Find angle between u and v (vectors)

[maiia]

1. I've been trying to make sense of what to use in order to solve this any advice?
   
   For the vectors u and v with magnitudes u = 4 and v = 5, find the angle θ between u and v which makes proju v = 3
   

 

[Deleted member 4993]

1. I've been trying to make sense of what to use in order to solve this any advice?
   
   For the vectors u and v with magnitudes u = 4 and v = 5, find the angle θ between u and v which makes proju v = 3

What does proj u v mean:

Projection of vector u onto vector v

or

Projection of vector v onto vector u

Then draw two vectors (u and v) with angle Θ between them - and draw the projection,

Then think .......

If you still cannot get it comeback and tell us how far you did go.

 

[pka]

1. For the vectors u and v with magnitudes u = 4 and v = 5, find the angle θ between u and v which makes proju v = 3

First, let's agree on notation: \(\displaystyle proj_{\vec u}(\vec v) = \dfrac{{\vec v \cdot \vec u}}{{\vec u \cdot \vec u}}\vec u\) AND \(\displaystyle \|\vec{u}\|^2=\vec u \cdot \vec u\)
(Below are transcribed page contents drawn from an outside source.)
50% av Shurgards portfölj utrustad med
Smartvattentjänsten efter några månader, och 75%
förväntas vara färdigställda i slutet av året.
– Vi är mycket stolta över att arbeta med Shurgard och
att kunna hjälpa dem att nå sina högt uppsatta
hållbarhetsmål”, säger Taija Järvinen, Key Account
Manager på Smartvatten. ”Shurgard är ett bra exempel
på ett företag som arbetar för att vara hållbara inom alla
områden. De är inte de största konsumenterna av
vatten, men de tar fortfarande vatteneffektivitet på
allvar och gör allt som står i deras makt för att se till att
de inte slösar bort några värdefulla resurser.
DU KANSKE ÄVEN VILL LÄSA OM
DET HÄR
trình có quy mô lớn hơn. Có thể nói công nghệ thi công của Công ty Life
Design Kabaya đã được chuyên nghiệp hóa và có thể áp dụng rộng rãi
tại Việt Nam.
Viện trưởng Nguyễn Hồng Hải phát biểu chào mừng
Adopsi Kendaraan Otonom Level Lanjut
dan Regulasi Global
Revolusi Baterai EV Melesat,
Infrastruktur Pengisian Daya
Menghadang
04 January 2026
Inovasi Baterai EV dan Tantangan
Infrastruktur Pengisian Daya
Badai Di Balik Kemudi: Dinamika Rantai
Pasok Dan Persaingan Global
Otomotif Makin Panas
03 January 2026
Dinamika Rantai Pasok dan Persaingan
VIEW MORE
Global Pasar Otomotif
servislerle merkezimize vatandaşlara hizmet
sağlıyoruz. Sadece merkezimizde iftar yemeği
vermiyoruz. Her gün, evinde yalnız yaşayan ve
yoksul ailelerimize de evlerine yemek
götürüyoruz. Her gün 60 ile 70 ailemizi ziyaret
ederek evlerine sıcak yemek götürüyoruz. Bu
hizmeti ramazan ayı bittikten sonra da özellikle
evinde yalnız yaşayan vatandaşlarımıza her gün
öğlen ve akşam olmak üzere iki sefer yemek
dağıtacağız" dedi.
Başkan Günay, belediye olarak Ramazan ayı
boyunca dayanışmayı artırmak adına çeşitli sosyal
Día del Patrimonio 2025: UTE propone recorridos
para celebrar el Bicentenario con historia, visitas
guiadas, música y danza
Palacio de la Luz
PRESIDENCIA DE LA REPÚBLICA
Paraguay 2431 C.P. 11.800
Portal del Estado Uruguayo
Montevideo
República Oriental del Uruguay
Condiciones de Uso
From the given we get: \(\displaystyle {\vec u \cdot \vec u}=4\). We can get \(\displaystyle {\vec v \cdot \vec u}\) from the \(\displaystyle proj_{\vec u}(\vec v)\).

But note that we can never find the actual vector \(\displaystyle \vec u\).

 

[Ishuda]

1. I've been trying to make sense of what to use in order to solve this any advice?
   
   For the vectors u and v with magnitudes u = 4 and v = 5, find the angle θ between u and v which makes proju v = 3

I think we need to get our notation straight. As I remember it, a projection of one vector onto another is another vector (as indicated by pka) so one can't have the projection of u onto v as the scalar 3 as given in the problem. However, one can talk about the component of u in the v direction which is a scalar and that part of pka's formula given by
\(\displaystyle comp_{\pmb{u}} \pmb{v}\, =\, \dfrac{\pmb{u} \centerdot \pmb{v}}{|\pmb{u}|}\)